The eating diary of a college student:
Wake up ten minutes before class and grab a muffin or Pop-tart on the way out the door, or just skip breakfast entirely. Get out of class and ravenously eat the first thing in the pantry, which is typically pasta as a box costs less than a dollar. Attend more classes where the only easily portable snacks are prepacked and processed. Do some homework and then either finish off the night with a couple of beers and a midnight meal or stay up all night eating nothing for hours but coffee.
We’re busy and broke. We’re not going to come home after a long, hard day and cook a full meal when we have a pile of homework calling our names and only enough money to buy a carton of milk and box of ramen. The most convenient things to eat on-the-go or bring to class are sugar-loaded or nutrient-deprived foods. Eating on a consistent schedule gets put on the back burner as we get caught up with work and homework.
The painful truth is that eating healthy meals on a regular schedule is one of the best things we can do for our bodies and mind. Using some of the beer money for vegetables and whole grains would actually help with energy levels and attentiveness for homework.
The only way for me to eat healthy on-the-go or under stress is to prepare ahead of time. So let me introduce to you the three life rafts that keep me afloat and full when I get too busy: reusable containers, slow cookers and granola bars.
The thing that deters me from bringing food to class or work is that I don’t want anything that’s pre-packaged. 100 calorie packs are great for snacks, but with back-to-back classes, I want a real meal in between, and a salad and sandwich aren’t things you can easily toss into your bag.
With reusable containers though, you can bring anything. Make a salad and put the dressing in one of those oh-so-cute baby Tupperwares. Or be creative and make your own container out of anything with a lid, such as the containers and jars that hold fruit, deli meat and jelly.
I bring everything to class in Tupperware, from yogurt and granola to sushi. Make a snack the night before and grab it on your way out the door. During the break in class, whip it out and you have a real meal without any hassle.
Slow cooking is a habit I inherited from my mother. The scariness of that aside, crock pots can really be a college student’s best friend.
Wake up 30 minutes earlier, drop everything in the cooker, and turn it on low. When you come home from class, your house smells like someone’s been slaving over the stove all afternoon and your dinner is waiting for you, warm and ready. What could be better than that?
There are endless amounts of slow cooker recipes online or you can make your own because all you really need is sauce, vegetables and meat of your choice. Chop up all the ingredients the night before or whenever you have a minute to spare, store them in the fridge and then toss them all in the next morning.
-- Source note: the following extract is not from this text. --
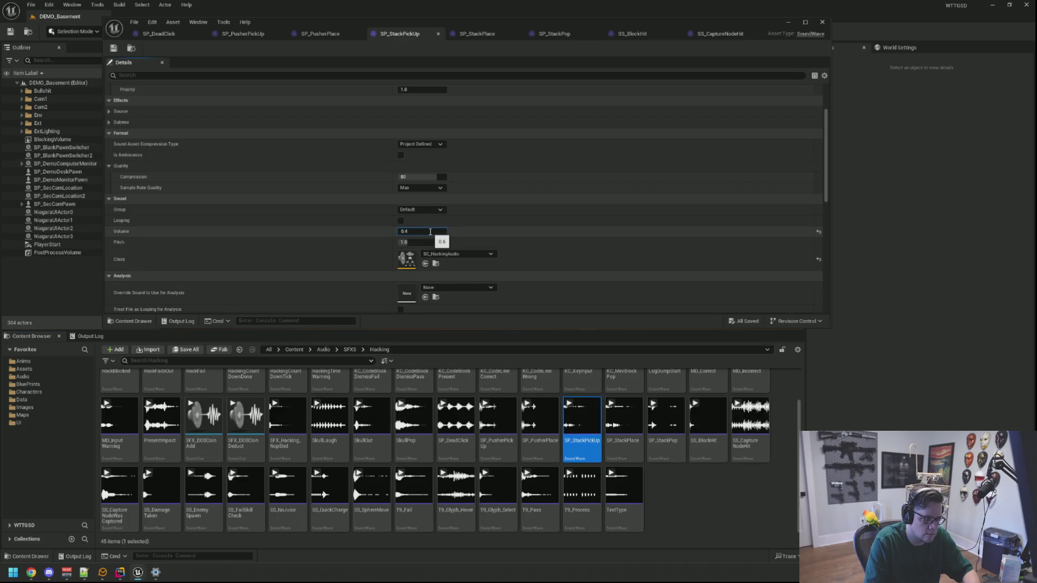
key("ctrl+s")
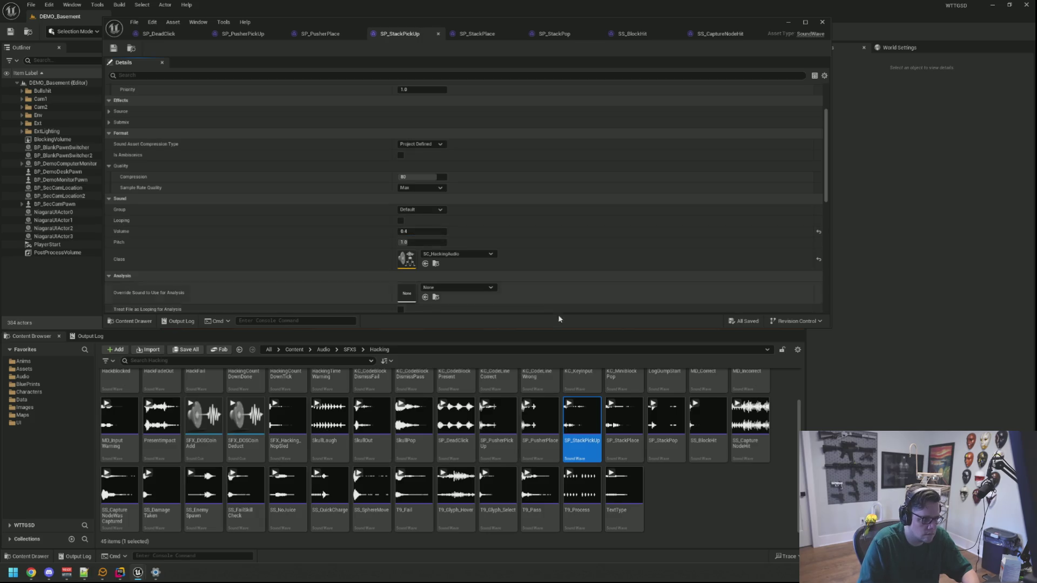
Step: Check SP_StackPlace, then set SP_StackPop to 0.8, save and preview it
left_click(477, 33)
left_click(135, 51)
Nutrition bars can be a life saver because they’re small, they don’t expire for a long time and they keep you full. I have a granola bar, protein bar or energy bar in just about every bag I own.
But don’t be fooled by the name; a lot of nutrition bars are packed with sugar and fat, which really just makes them candy bars. Like with everything, read the label. Look for bars that are full of whole grains, protein and fiber, but also low in sugar, like Kashi or Luna bars.
I always keep one with me because when I get hungry and I don’t have any cash, it’s a substantial snack to hold me over till my next meal.
Carve out 10 minutes of your morning or evening and give these tips a go. There’s nothing better than knowing you don’t have to worry about what to eat when your stomach is growling in class because your next meal is ready and waiting.